Exercise objective: Beneath this line are the data; copy exactly the part of them that opens with the line containing "Flexible scheduling to" and closes with the line containing "care. They take", and only that part.
•••
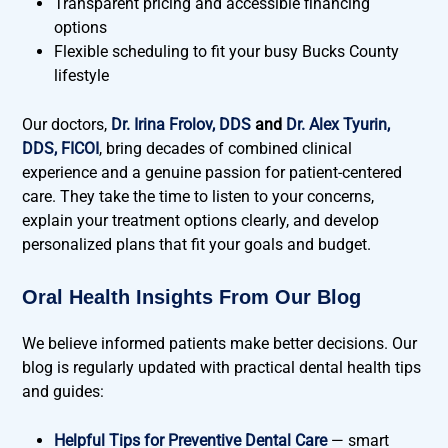
Transparent pricing and accessible financing
options
Flexible scheduling to fit your busy Bucks County
lifestyle
Our doctors,
Dr. Irina Frolov, DDS
and
Dr. Alex Tyurin,
DDS, FICOI
, bring decades of combined clinical
experience and a genuine passion for patient-centered
care. They take the time to listen to your concerns,
explain your treatment options clearly, and develop
personalized plans that fit your goals and budget.
Oral Health Insights From Our Blog
We believe informed patients make better decisions. Our
blog is regularly updated with practical dental health tips
and guides:
Helpful Tips for Preventive Dental Care
— smart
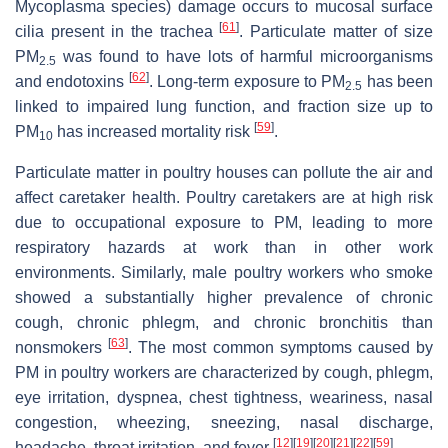
Mycoplasma species) damage occurs to mucosal surface
[
61
]
cilia present in the trachea
. Particulate matter of size
PM
was found to have lots of harmful microorganisms
2.5
[
62
]
and endotoxins
. Long-term exposure to PM
has been
2.5
linked to impaired lung function, and fraction size up to
[
59
]
PM
has increased mortality risk
.
10
Particulate matter in poultry houses can pollute the air and
affect caretaker health. Poultry caretakers are at high risk
due to occupational exposure to PM, leading to more
respiratory hazards at work than in other work
environments. Similarly, male poultry workers who smoke
showed a substantially higher prevalence of chronic
cough, chronic phlegm, and chronic bronchitis than
[
63
]
nonsmokers
. The most common symptoms caused by
PM in poultry workers are characterized by cough, phlegm,
eye irritation, dyspnea, chest tightness, weariness, nasal
congestion, wheezing, sneezing, nasal discharge,
[
12
]
[
19
]
[
20
]
[
21
]
[
22
]
[
59
]
headache, throat irritation, and fever
.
•••
Response:
Flexible scheduling to fit your busy Bucks County
lifestyle
Our doctors,
Dr. Irina Frolov, DDS
and
Dr. Alex Tyurin,
DDS, FICOI
, bring decades of combined clinical
experience and a genuine passion for patient-centered
care. They take the time to listen to your concerns,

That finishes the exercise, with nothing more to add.